I laugh. “You know me so well. It’s almost like we share DNA.” Chance has only his overnight bag on the seat next to him as the yellow car peels out of Queens.

“I also predict you’ll come home with a million books,” Chance says. “I remember when we were thirteen and Mom and Dad took us to London. You lugged home that entire suitcase full of paperbacks. We stopped in at that bookshop on Cecil Court, and you came out with so many books we had to drop them at the hotel before heading to Westminster Abbey.”

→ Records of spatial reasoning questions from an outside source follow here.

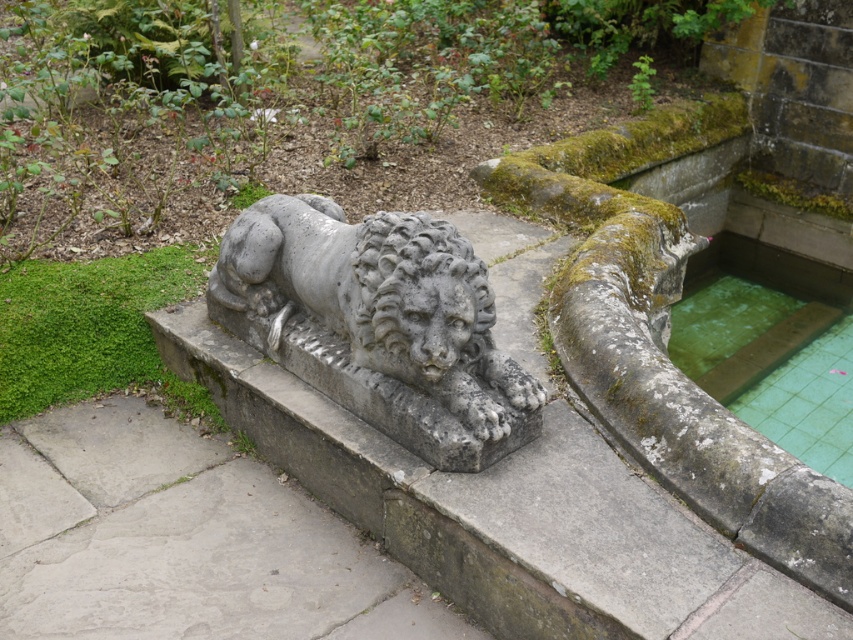
Which of these two, gray stone lion at center or green tiled water at right, stands taller?

green tiled water at right

Between point (264, 221) and point (747, 244), which one is positioned in front?

Point (264, 221)

Where is `gray stone lion at center`? The image size is (853, 640). gray stone lion at center is located at coordinates (379, 298).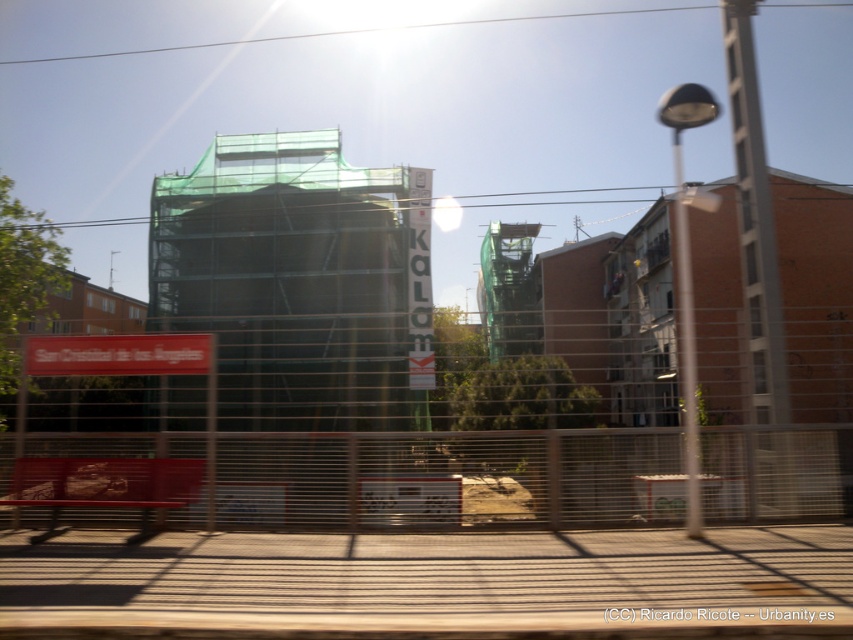
Question: Among these objects, which one is nearest to the camera?

Choices:
 (A) metallic wire mesh at lower center
 (B) brown wooden train track at lower center

Answer: (B)

Question: Is metallic wire mesh at center below brown wooden train track at lower center?

Choices:
 (A) yes
 (B) no

Answer: (A)

Question: Which of the following is the farthest from the observer?

Choices:
 (A) metallic wire mesh at center
 (B) metallic wire mesh at lower center
 (C) brown wooden train track at lower center

Answer: (B)

Question: Does metallic wire mesh at center appear on the right side of metallic wire mesh at lower center?

Choices:
 (A) yes
 (B) no

Answer: (A)

Question: Can you confirm if brown wooden train track at lower center is smaller than metallic wire mesh at lower center?

Choices:
 (A) yes
 (B) no

Answer: (B)

Question: Which object is the closest to the metallic wire mesh at center?

Choices:
 (A) brown wooden train track at lower center
 (B) metallic wire mesh at lower center

Answer: (A)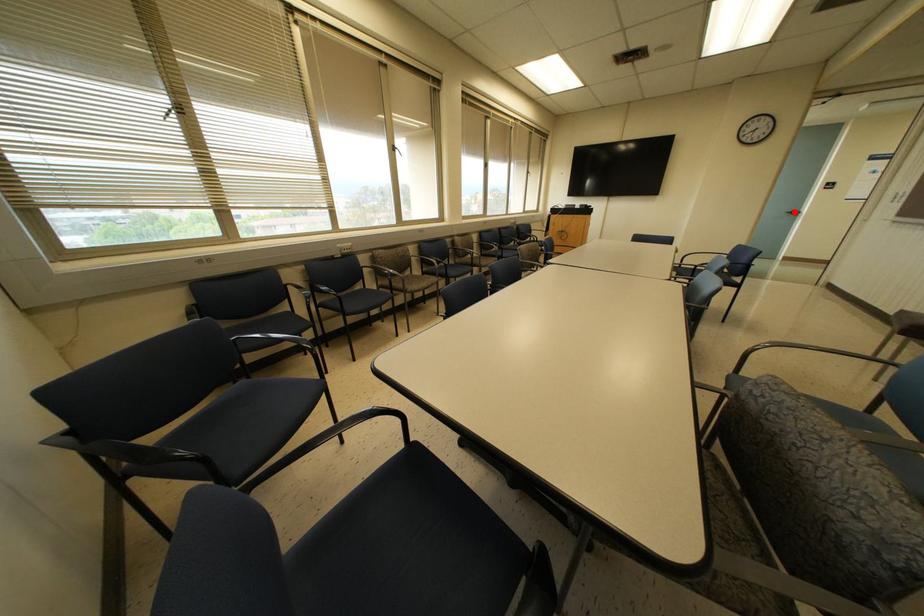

I’ve given most of those books away by now—the story of international teen spy Rhys Locke and the Hollywood bonkbusters from Caroline Vienna—but when I was an awkward, gangly teen, I devoured them and plotted a future. “I remember that bookshop fondly, and I plan to go back,” I say. “Maybe it’ll be my first stop.”

On the ride to JFK, we chat about our goals for the next few months, something we’ve always done since we were kids—sharing hopes and dreams. Now a ballplayer in his second year in the majors, Chance will be on the road a lot, pitching for the San Francisco Cougars, and he wants to establish himself as their closer, he says.

As for me, I want . . . a lot of things.

Things I haven’t admitted out loud to anyone.

I glance out the cab window, watching New York whip by. Will I miss this city when I’m overseas? I’ve always longed to experience different places, meet different people. More than that, I’ve wanted to create places and people for others to experience. I want to create something out of all the experiences I take in.

That last one, though, feels so personal and lives so close to my heart that I haven’t even dared to tell my brother, who knows me better than anyone. I didn’t share the idea when I was thirteen as it first took root. Not sure if I’m ready to voice it now.

“What about you?” Chance prompts in a lull in the conversation. He’s told me about his vision for himself as a pitcher. I suppose that means it’s my turn to crack open my heart.

Easier said than done.

I scratch my jaw and shrug. “Oh, you know. Try to grow a beard, eat some fish and chips, meet a hot dude. The usual.”

Chance rolls his eyes. “Liar.”

“What?” I protest. “That’s all true.”

“Yes, I know. But so are the things you’re not saying,” he says with certainty.

“Twin intuition?”

“Something like that.”

“What am I not saying, then?” I counter stubbornly.

He shoots me a no-bullshit stare. “There’s something else you want, TJ.”

I blow out a breath, wishing he didn’t read me so well. Sometimes it’s just simpler to keep your dreams to yourself. Chance’s goals are different. It’s a lofty ambition, being the closing pitcher for a professional baseball team, but he’s already on a team as a relief pitcher. Maybe it’s a tall ladder, but he’s on a rung.